15 to 40% of new surgically-created AV fistulas are not usable at first and require additional time and attention to help them mature to potential usability. We have extensive experience employing minimally-invasive endovascular techniques to diagnose and correct the underlying causes of delayed maturation. These problems due to stenosis in AV access tend to recur. All our patients are regularly followed to detect such problems and to preemptively address them before they cause AV access failure.

Some patients are highly allergic to x-ray contrast (dye) and may have experienced life-threatening or severe reactions in the past. In addition, patients who have received a kidney transplant and still have a patent but dysfunctional AV access can be safely studied and treated using CO2 gas instead of the usual x-ray dye.  
Often, patients are referred to us for prolonged bleeding after their dialysis needles are removed (decannulation). This usually results from vein narrowing (stenosis) somewhere between the AV access and the veins in the chest. Some patients may even have a severely swollen arm because of a stenosis in a vein near or in the chest that prevents blood from the AV access to freely return to the heart. We have extensive experience in treating these problems with angioplasty balloons and sometimes, with stents. These problems tend to recur and require systematic follow-up and repeated treatment.

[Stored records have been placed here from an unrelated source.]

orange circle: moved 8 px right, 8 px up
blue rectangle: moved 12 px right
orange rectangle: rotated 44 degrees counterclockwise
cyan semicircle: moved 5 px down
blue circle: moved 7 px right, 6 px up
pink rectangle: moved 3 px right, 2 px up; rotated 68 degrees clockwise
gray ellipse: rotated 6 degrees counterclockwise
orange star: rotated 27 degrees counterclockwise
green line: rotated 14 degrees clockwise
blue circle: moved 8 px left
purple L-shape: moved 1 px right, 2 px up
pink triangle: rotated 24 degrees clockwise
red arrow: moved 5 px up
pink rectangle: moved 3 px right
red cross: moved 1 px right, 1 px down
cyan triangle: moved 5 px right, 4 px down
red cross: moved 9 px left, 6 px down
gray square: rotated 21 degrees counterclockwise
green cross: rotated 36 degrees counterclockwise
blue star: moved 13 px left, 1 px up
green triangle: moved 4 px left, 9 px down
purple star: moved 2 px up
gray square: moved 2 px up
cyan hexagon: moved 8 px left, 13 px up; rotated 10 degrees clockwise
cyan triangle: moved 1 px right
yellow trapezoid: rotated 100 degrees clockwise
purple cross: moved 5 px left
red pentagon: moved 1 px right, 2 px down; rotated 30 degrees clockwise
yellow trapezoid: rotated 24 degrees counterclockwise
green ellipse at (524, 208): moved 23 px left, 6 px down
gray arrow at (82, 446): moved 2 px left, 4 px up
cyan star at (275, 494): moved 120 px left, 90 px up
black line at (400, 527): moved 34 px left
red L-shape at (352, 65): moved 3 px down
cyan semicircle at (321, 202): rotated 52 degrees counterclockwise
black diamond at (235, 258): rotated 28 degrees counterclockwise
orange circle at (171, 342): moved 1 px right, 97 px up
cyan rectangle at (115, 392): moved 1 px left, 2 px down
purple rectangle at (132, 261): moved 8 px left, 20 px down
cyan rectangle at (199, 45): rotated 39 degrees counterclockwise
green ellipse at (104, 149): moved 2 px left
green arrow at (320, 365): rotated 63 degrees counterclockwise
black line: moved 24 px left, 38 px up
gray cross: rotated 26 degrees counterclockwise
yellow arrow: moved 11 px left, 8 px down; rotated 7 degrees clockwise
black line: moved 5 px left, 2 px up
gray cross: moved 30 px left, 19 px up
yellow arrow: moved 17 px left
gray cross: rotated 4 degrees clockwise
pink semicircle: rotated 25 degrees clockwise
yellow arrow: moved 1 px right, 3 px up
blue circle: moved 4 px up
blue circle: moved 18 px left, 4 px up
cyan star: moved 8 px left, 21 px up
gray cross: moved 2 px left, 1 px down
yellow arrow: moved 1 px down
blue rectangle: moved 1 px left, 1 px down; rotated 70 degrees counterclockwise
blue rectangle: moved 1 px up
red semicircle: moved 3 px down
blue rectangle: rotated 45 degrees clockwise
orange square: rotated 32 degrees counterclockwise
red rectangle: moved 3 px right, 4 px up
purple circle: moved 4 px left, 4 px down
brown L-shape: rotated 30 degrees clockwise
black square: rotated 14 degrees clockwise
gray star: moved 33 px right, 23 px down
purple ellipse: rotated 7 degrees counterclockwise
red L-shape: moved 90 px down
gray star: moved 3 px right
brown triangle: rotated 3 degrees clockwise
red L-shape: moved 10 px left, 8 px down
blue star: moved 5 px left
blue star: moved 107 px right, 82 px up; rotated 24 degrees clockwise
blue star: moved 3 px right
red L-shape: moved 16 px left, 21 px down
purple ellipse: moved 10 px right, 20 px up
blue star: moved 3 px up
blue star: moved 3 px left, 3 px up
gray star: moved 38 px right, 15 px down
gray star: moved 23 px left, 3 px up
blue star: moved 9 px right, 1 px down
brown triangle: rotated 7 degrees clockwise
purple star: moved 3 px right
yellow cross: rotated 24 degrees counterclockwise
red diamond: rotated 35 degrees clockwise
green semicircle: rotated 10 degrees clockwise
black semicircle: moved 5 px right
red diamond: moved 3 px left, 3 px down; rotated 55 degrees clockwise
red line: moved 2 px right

Patients with enlarging and fragile aneurysms at sites of repeated cannulation (often associated with stenosis (vein narrowing) near the neck or in chest are at risk for rupture of the aneurysm and catastrophic hemorrhage, rapidly causing death. We have deep experience in treating these underlying stenoses responsible for pressurizing the aneurysms. We may also need to stabilize oozing or ruptured aneurysms (or controlling them by mechanical means) until the patient can be urgently transferred to a nearby hospital for vascular surgery.


We provide a complete range of central, implanted and peripheral catheter services, including:

  • placement, revision, replacement and removal, using ultrasound and fluorosopic guidance to minimize the risk of complications.

  • Typical catheters include, temporary and tunneled dialysis catheters, Hickman catheters, implantable ports for chemotherapy, fluid and drug administration, PICCS.


We offer percutaneous placement and care of peritoneal dialysis (PD) catheters to selected patients who have been approved for home PD.

  • PD catheter placement typically takes less than 1 hour using local anesthesia and mild i.v. sedation. The PD catheter is generally ready for use within 2 weeks but can be used earlier, if necessary.

  • In suitable patients who are autonomous and/or who work or travel, PD is a welcome alternative to the constraints of hemodialysis.